Fabian (1983) comments on this
strategy of identifying a culture in the past (for example,
the use of the term primitive) as a ‘time-distancing
device’ or temporalization. Fabian identifies
these time-distancing devices as the ‘denial of
coevalness’ that places the culture being discussed
“in their time, not ours” and states that
there are many kinds of expressions that “signal
conceptualization of Time and temporal relations (such
as sequence, duration, interval or period, origins,
and development)” (Fabian, 1983:75).
An example of a ‘time-distancing
device,’ or the denial of coevalness, is demonstrated
in Brown’s reference to kinship in the artworks.
For example, Brown uses the terms, ‘West Coast
Indian art,’ and ‘Canadian West Coast tribes.’
He also contrasts ‘Indian art’ with that
of ‘Canadian artists’ and again, ‘West
Coast tribes’ with that of ‘more sophisticated
artists.’ Evrard writes of the ‘vitality
of the people,’ and the ‘Indians of eastern
Canada.’ The importance of this identification
of kinship (rather than as individual artists) according
to Fabian is that this:
connotes ’primordial’
ties and origins, hence the special strength, persistence,
and meaning attributed to this type of social relation.

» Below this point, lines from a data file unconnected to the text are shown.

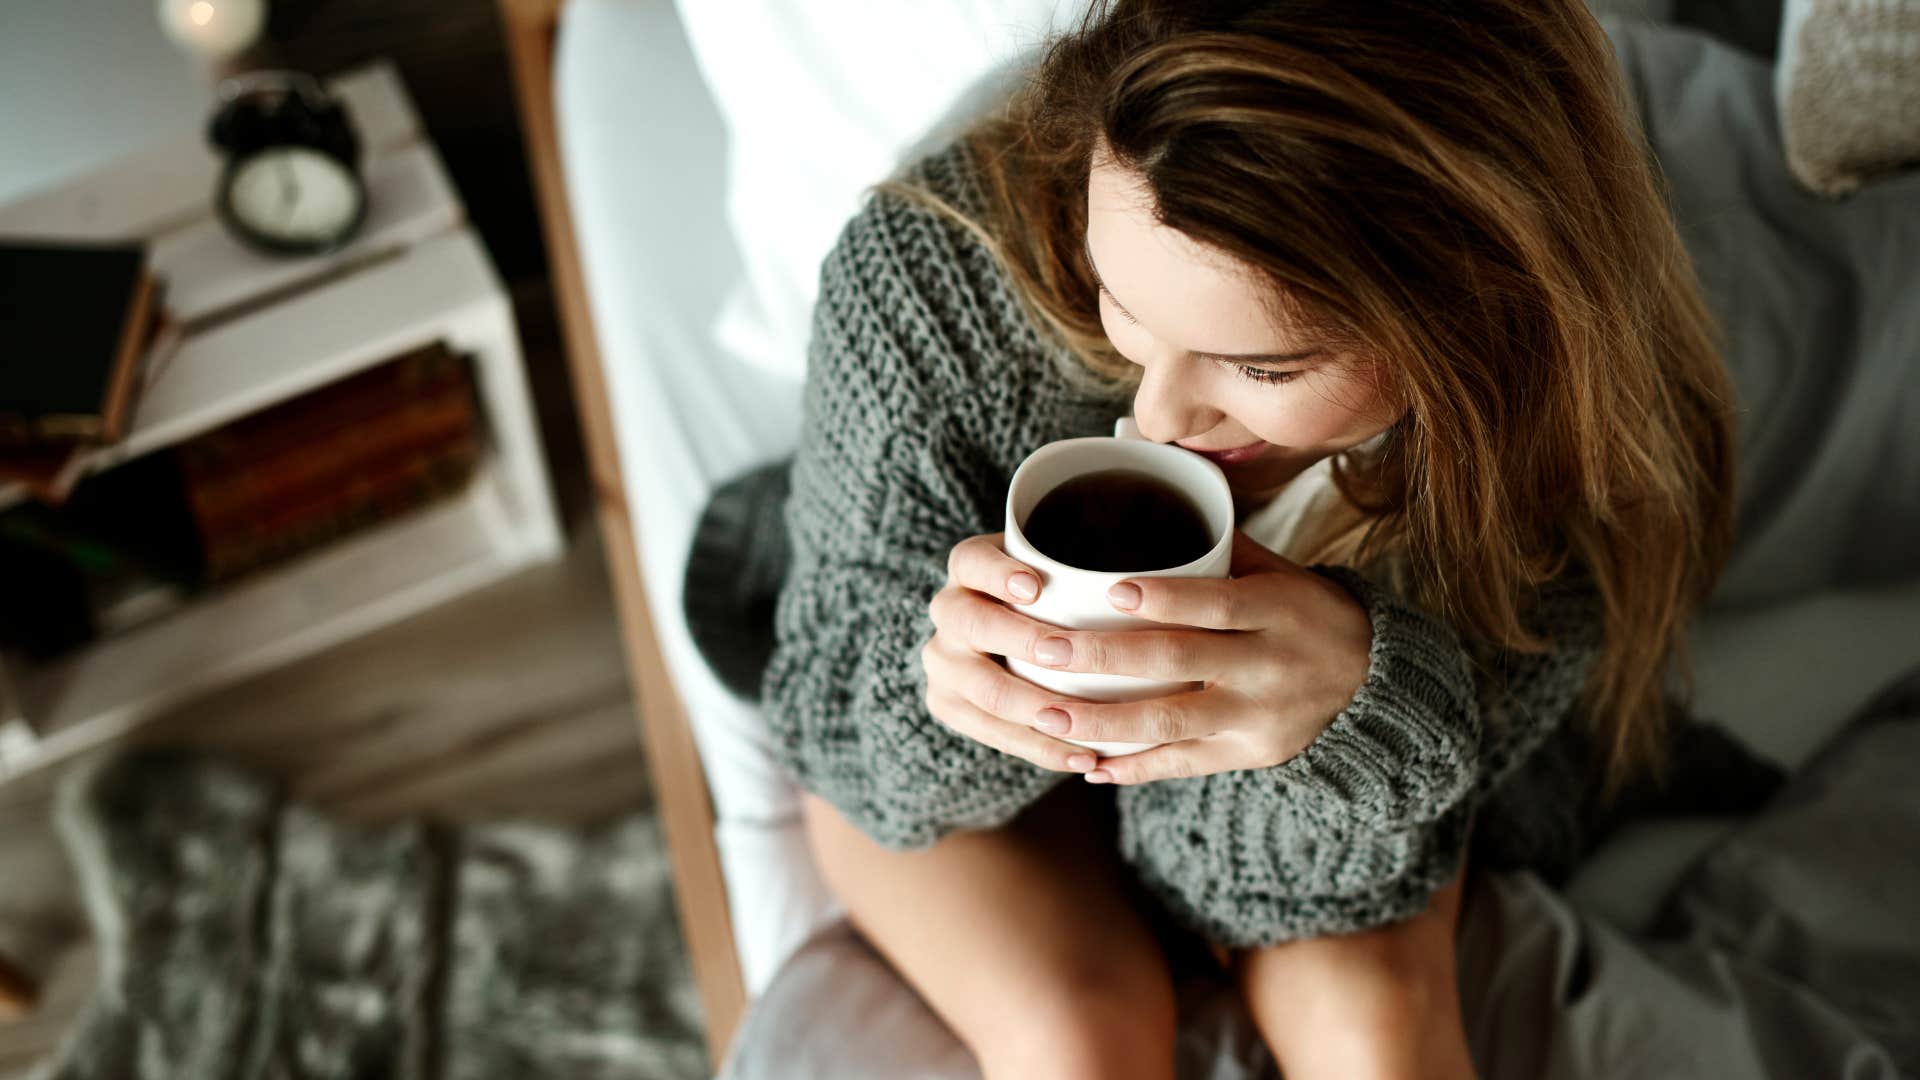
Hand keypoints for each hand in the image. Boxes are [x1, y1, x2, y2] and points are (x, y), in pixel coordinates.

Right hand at [921, 532, 1104, 774]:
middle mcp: (948, 612)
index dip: (998, 574)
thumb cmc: (1055, 597)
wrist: (1010, 636)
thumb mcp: (1060, 569)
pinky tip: (1081, 757)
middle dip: (1022, 642)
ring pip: (985, 691)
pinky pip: (993, 733)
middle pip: (975, 625)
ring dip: (1037, 710)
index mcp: (967, 568)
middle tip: (1063, 657)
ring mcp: (942, 661)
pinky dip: (1041, 748)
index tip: (1035, 588)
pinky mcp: (948, 704)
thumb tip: (1139, 582)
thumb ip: (1084, 569)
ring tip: (1085, 726)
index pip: (972, 562)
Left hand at [1029, 532, 1372, 784]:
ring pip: (1173, 723)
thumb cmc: (1303, 611)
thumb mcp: (1278, 571)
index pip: (1216, 603)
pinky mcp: (1253, 753)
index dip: (1164, 598)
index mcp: (1278, 608)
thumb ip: (1218, 545)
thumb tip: (1150, 493)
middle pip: (1179, 662)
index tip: (1109, 589)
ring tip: (1048, 717)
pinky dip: (1136, 768)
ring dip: (1104, 724)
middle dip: (1105, 657)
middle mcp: (1270, 664)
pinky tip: (1090, 767)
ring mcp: (1260, 714)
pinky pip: (1186, 764)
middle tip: (1043, 649)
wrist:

Views of kinship can easily serve to measure degrees
of advancement or modernization (Fabian, 1983:75).
How this ideology is worked through
textual and visual codes can be demonstrated in the
curators’ choice of exhibiting (almost exclusively)
decorative and craft cultural items to represent Aboriginal
art in these two exhibitions. In the Exhibition
of Canadian West Coast Art: Native and Modern,
Aboriginal art were exhibited in the same exhibition
space as the ‘fine art’ paintings of the
Euro-Canadian artists but the ‘time distance’
between the two is maintained. For example, Aboriginal
art as fine art is downplayed in the description of
Alexee as ‘primitive’ and ‘half-breed.’
The absence of ‘fine art’ is especially
significant in the Masterpieces of Indian and Eskimo
Art from Canada, since at this time there were a number
of Aboriginal artists working professionally. Fabian
discusses the importance for an ideological understanding
of temporalization, stating that:
Linguistically, temporalization refers
to the various means a language has to express time
relations. [. . .] Ideologically, temporalization has
the effect of putting an object of discourse into a
cosmological frame such that the temporal relation becomes
central and topical (e.g. over and against spatial relations)
(Fabian, 1983:74).
Finally, placing temporal relations
as a central concern is an important strategy by the
dominant society for making conflict invisible from
the public arena. Drawing on Fabian, Blundell comments
on this point by stating that a focus on temporal relations:
. . . serves to mask the true nature
of conflict between Western nations and other people
whom they have subordinated. The true nature of this
conflict is the problematic simultaneity of different,
conflicting, and contradictory forms of consciousness
(Blundell, 2000:87).
By focussing on temporal relations,
the legacy of assimilation policies that have marginalized
Aboriginal culture in respect to the dominant Euro-Canadian
society is rendered invisible. What is not mentioned
is the effect of relocations, residential schools, the
outlawing of Aboriginal cultural practices and a variety
of other interventionist measures that have lead to
the appalling statistics of Aboriginal people living
at the bottom of socio-economic status in Canadian society.
How Aboriginal culture has had to creatively adjust
and change to survive these interventions by the dominant
society is simply written off as inauthentic.